The original recipe is from Every Day Food, November 2008
1 lb green (or yellow) beans, trimmed
1 tbsp olive oil
1 1/2 lbs chicken cutlets (I often use breasts that I pound to 1/2 inch thickness)
salt and pepper
10 oz white mushrooms, trimmed and quartered (brown cremini mushrooms are delicious as well, with a more woodsy flavor)
2 cloves of garlic, minced
3 Tbsp butter
3 Tbsp fresh lemon juice (I use a whole lemon; zest and the juice too)
1/2 cup fresh parsley, chopped (or, I've used some chopped chives right from my herb garden)
Put the beans in a steamer basket and cook until tender crisp.

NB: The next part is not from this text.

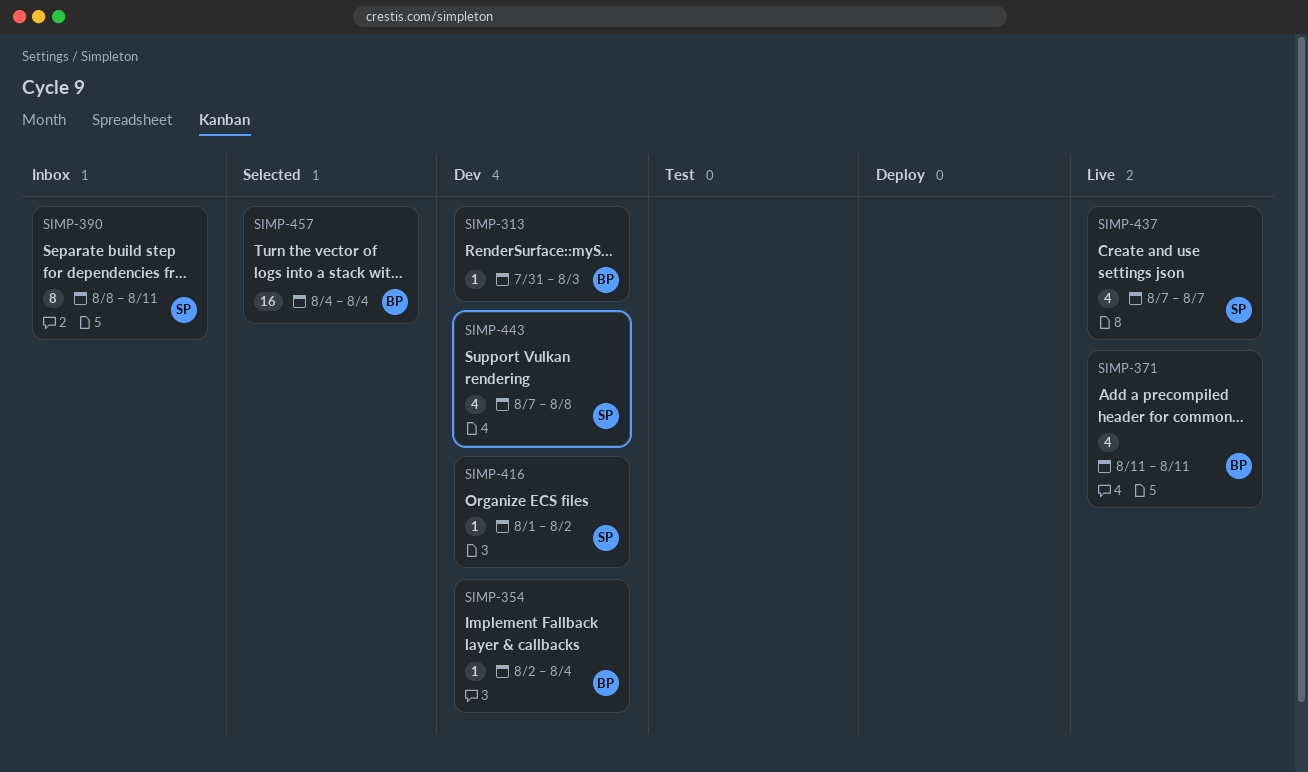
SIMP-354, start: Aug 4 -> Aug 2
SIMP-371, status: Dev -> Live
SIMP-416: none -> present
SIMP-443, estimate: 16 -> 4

Meanwhile, in a large skillet heat up some oil. Season,the chicken with salt and pepper, and saute until cooked through. Transfer to plate and loosely tent with foil. Using the same skillet, melt 1 tbsp of butter and toss in the mushrooms and garlic. Cook over medium heat, stirring, until the mushrooms are tender (don't let the garlic brown-turn the heat down a bit if you have to). Remove from the heat and stir in the remaining 2 Tbsp of butter. Zest the lemon right over top of the pan and then cut it in 1/2. Juice the lemon and add about 3 Tbsp right into the pan, stirring. The juice will de-glaze the pan, bringing up all the yummy brown bits from the chicken and mushrooms. Add the parsley.
Serve the chicken with mushrooms and sauce spooned on top, and the green beans on the side.